De quoi commencer à dresser une liste des engagements d'Emmanuel Macron pour la campagne à venir, alors que, quelques jours plus tôt, dans une interview très remarquée au Parisien pour des propos polémiques sur les non-vaccinés, d'autres sujets étaient mis en avant.

Attendre, un risque?

Le président sortant a ainsi expliqué qu'il y avait des "choses à améliorer" sur le dossier des taxes de succession. Sans donner un avis définitif, il a expliqué ne pas penser "qu'il faut augmenter les droits de succession à tout-va, au contraire". Sur un autre sujet, il a également expliqué souhaiter revaloriser les salaires des enseignants.

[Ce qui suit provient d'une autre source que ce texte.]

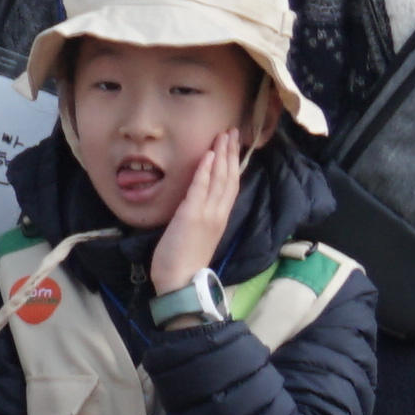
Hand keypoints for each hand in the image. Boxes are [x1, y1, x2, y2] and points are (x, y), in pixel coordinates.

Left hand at [152, 129, 245, 286]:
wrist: (180, 282)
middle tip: (232, 132)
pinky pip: (200, 188)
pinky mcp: (192, 216)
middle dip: (230, 153)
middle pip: (229, 177)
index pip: (230, 186)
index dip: (233, 164)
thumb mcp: (196, 234)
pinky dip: (205, 170)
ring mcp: (207, 214)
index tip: (233, 146)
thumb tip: (195, 202)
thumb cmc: (183, 262)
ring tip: (223, 135)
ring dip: (221, 155)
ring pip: (219, 179)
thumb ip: (200, 217)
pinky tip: (208, 154)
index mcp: (220, 218)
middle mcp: (218, 213)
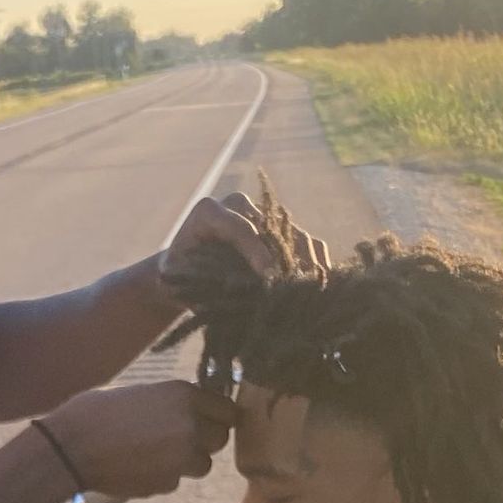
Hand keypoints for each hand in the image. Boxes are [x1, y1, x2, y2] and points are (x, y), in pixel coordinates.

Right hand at [43, 380, 234, 499]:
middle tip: (179, 437)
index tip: (205, 419)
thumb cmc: (96, 412)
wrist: (70, 448)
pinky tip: (138, 466)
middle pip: (220, 438)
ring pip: (202, 464)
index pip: (227, 409)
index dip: (216, 416)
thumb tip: (192, 409)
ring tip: (155, 453)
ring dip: (187, 461)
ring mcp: (181, 458)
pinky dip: (163, 476)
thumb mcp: (140, 392)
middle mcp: (191, 426)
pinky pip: (176, 480)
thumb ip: (172, 402)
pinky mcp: (167, 483)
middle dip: (204, 440)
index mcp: (184, 395)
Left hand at [160, 190, 331, 287]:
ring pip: (295, 235)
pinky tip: (324, 285)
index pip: (238, 227)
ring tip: (317, 291)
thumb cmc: (178, 279)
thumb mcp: (179, 283)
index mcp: (208, 212)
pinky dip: (317, 263)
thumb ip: (203, 286)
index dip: (255, 250)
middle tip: (300, 290)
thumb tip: (244, 297)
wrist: (184, 270)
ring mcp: (262, 214)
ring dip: (309, 263)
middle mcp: (238, 205)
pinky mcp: (280, 230)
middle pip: (273, 230)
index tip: (269, 276)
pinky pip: (307, 242)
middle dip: (287, 260)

Des propositions, des déplacements, des interviews... Le tout ressemble donc bel et bien à une campagne qui ne dit pas son nom. Ce que ses adversaires potentiels ne manquent pas de critiquer. Cela avait notamment été le cas de Valérie Pécresse en raison de l'interview-bilan réalisée sur TF1 le 15 décembre dernier. Reste que pour le moment, Emmanuel Macron semble vouloir rester le maître des horloges le plus longtemps possible en ce qui concerne son futur.

Et ce au risque de crisper une certaine partie des Français. Après son interview sur TF1 diffusée, 68% des Français avaient estimé qu'il "profite de sa fonction de président pour faire campagne" d'après un sondage Odoxa publié par Le Figaro.